TASK ITEM: Please write out, exactly as they appear, the line containing "620 343 947" and every line after it to the end of the records, and nothing more.

RECORD SET:

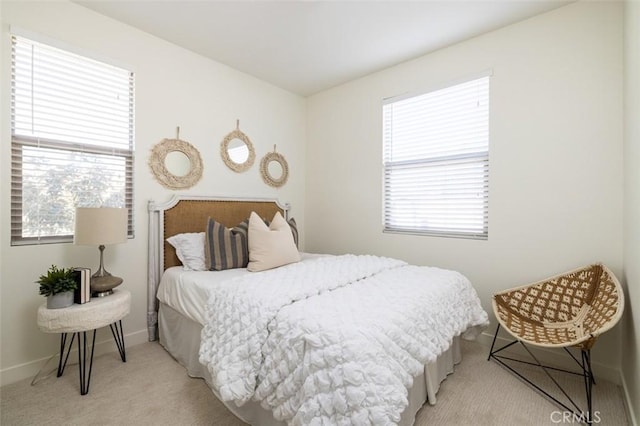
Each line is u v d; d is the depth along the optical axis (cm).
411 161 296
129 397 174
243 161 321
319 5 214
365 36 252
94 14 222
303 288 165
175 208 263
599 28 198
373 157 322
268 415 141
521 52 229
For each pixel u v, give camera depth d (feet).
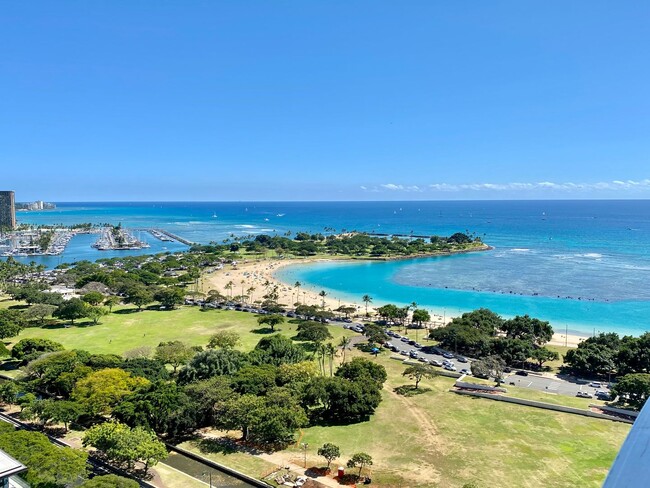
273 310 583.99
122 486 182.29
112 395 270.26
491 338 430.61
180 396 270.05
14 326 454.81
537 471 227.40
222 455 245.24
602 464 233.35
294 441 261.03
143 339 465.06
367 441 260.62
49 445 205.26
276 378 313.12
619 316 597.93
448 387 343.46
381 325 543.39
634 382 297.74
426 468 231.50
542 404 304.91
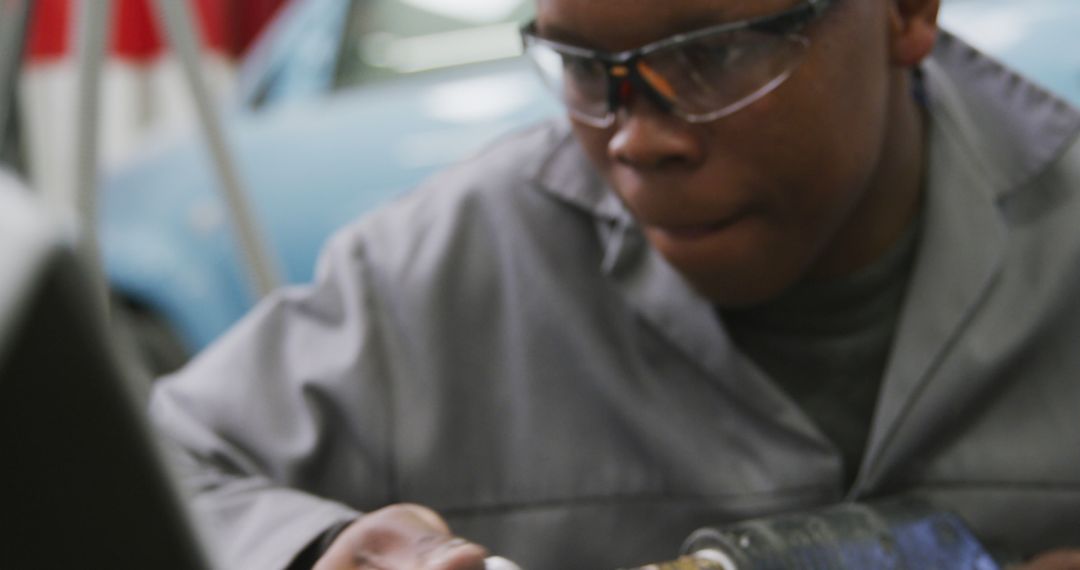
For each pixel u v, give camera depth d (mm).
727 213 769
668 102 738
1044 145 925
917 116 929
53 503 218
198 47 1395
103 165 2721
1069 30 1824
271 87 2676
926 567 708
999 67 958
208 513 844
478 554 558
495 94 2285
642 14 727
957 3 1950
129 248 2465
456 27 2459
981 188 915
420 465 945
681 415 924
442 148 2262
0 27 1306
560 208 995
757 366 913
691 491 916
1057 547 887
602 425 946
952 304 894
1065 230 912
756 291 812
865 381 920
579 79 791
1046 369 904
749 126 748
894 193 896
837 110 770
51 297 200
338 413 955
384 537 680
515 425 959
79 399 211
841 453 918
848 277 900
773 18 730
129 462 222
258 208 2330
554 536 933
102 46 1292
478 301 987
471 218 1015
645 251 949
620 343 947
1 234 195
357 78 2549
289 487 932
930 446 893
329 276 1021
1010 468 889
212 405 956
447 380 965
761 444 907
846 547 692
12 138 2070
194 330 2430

ANSWER SPACE:
620 343 947
1 234 195
357 78 2549
289 487 932
930 446 893
329 276 1021
1010 468 889
212 405 956
447 380 965
761 444 907
846 547 692
12 138 2070
194 330 2430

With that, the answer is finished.